━━━━━ Extracted data

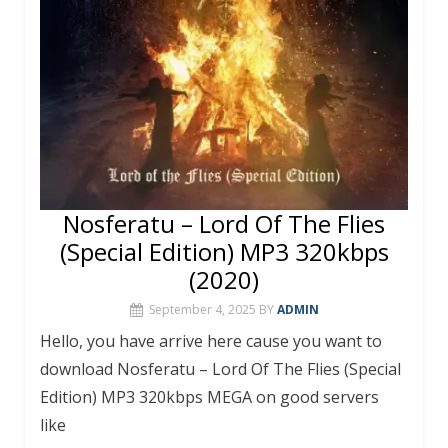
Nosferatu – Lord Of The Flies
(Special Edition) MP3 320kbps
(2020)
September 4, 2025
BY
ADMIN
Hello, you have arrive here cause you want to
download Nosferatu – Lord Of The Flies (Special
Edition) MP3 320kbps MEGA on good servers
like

━━━━━━━━━━
━━━━━ Extracted data

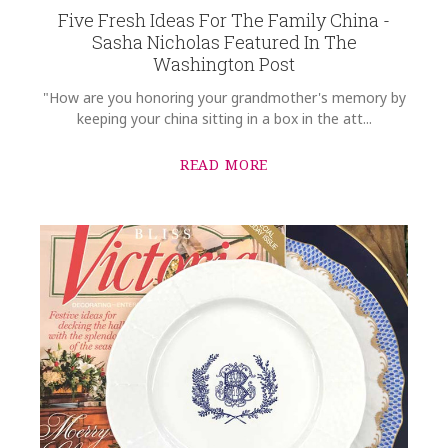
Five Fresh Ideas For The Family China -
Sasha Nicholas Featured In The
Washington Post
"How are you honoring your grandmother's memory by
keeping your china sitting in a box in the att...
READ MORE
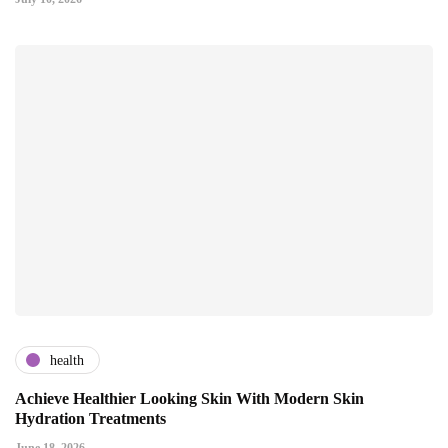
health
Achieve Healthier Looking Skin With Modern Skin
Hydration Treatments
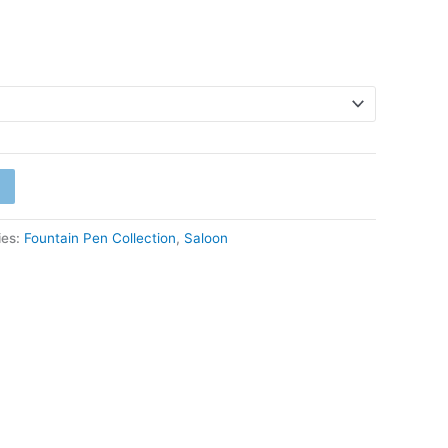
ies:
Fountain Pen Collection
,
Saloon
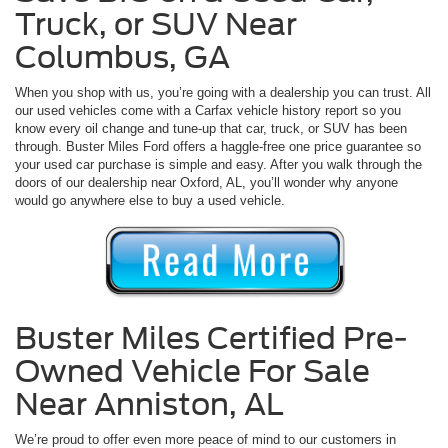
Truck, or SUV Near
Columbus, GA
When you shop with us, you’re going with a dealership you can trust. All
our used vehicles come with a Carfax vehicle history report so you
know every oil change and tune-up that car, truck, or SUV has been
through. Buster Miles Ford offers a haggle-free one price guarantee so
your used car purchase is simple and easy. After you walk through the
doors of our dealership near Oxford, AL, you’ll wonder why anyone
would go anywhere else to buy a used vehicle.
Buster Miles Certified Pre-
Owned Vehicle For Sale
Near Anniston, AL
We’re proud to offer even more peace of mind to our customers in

━━━━━━━━━━

**Task to complete**: Leave the pictures out, and transcribe exactly the lines above starting at the one that contains "Hydration Treatments" and ending at the one that contains "know every oil".

**Exercise response**:
Hydration Treatments
ies:
Fountain Pen Collection
,
Saloon
Truck, or SUV Near
Columbus, GA
When you shop with us, you’re going with a dealership you can trust. All
our used vehicles come with a Carfax vehicle history report so you
know every oil change and tune-up that car, truck, or SUV has been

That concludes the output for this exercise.